Insofar as this is being called a "mystery", I would advise that it is not a typical one. It isn't about unraveling who the killer is -- hello, it's there in the title -- but about why and why now. And when all is said and done, I don't really think there is an answer for why it took 200 years for Marie to decide to get back at her betrayers. It's not addressed and not even mentioned, but I kept wondering -- why wait until the people who had hurt her were dead? Doesn't it make more sense to strike when the perpetrators themselves were alive?

If that were all, I could still see myself rating this around a 3/5. But then the final confrontation came...and went, with barely a whisper.

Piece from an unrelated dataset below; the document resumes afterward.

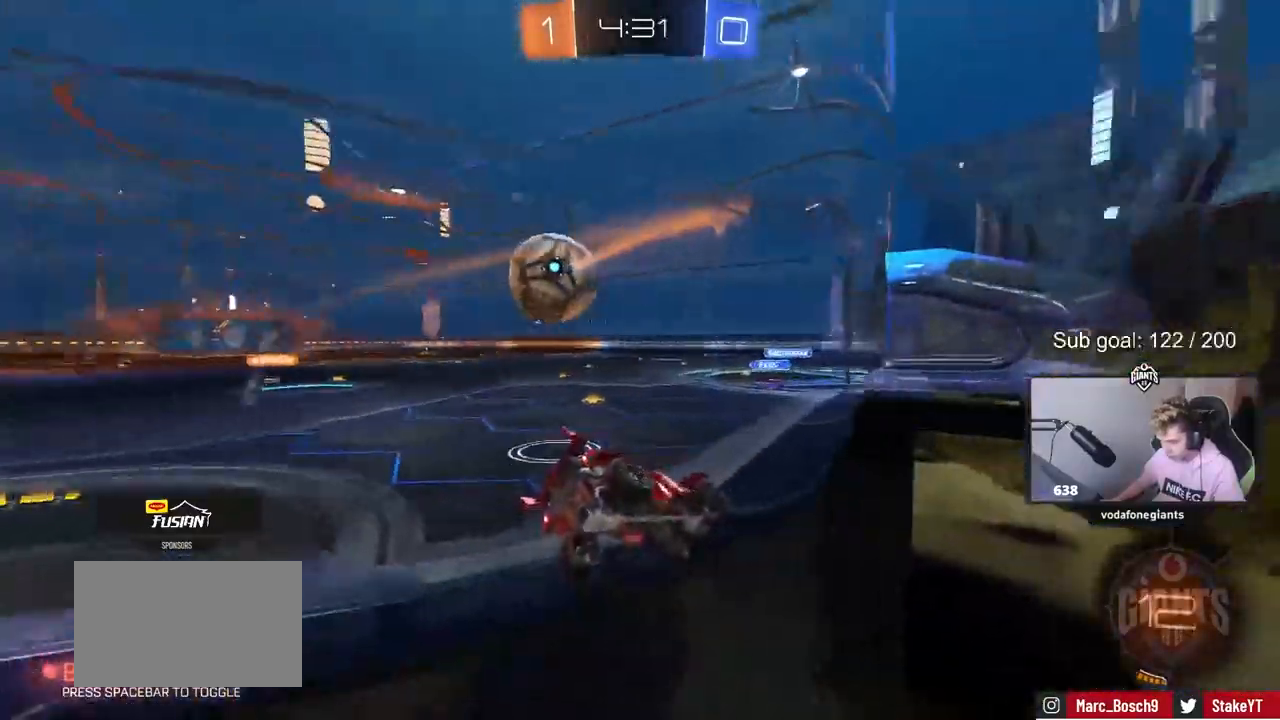
{"keys": ["a", "w"], "mouse": [], "mouse_move": "still", "events": [[50, "shift", "up"]]}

SPOILERS! The great-great-great?-grandchild of your best friend saying she is "really sorry" is an anticlimactic way to end a novel. It was rushed, and far too easy. No burning of bones, no great altercation... just some yelling, some apologizing... and that's it. Problem solved for Colette. To say that was a let-down of an ending doesn't even begin to cover the disappointment. It's not enough to promise awesome things -- you have to actual fulfill those things. I was promised a thrill ride of a serial killing ghost story. I got a Mean Girls with a Love Triangle while people-get-murdered-occasionally story. Which one would you rather read?

3 comments:

  1. Like, I get that the book was supposed to be campy. But yeah, it was almost painful campy. AND THEREFORE IT WASN'T CAMPY

    ReplyDelete
  2. o.O

    Suns setting in pools of liquid gold are bad enough. Never mind them being even SPARKLIER.

    That line just kills it for me.

    ReplyDelete
  3. Hmmm, I didn't mind this one, but mostly because I'd heard how terrible it was. I actually didn't mind the characters, because I thought they got less stereotypical. The love interest, for example, wasn't standard issue. The sparklier line I clearly skimmed past. And the mystery I ignored, because what the heck was that?